Exercise prompt: You are asked to filter the data below and copy every line holding "Example".

=== Section Start ===

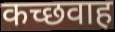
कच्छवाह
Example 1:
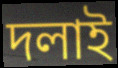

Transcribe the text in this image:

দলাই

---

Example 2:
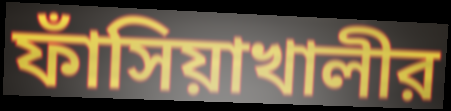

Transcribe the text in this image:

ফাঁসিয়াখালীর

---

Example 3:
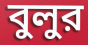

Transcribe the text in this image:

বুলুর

=== Section End ===
=== Section Start ===

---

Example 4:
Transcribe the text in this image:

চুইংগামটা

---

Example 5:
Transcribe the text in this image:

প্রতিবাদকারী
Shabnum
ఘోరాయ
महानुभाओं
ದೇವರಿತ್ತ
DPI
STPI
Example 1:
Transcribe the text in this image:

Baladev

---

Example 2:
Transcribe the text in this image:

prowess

=== Section End ===

Task response:
Example 1:
Example 2:
Example 3:
Example 4:
Example 5:
Example 1:
Example 2:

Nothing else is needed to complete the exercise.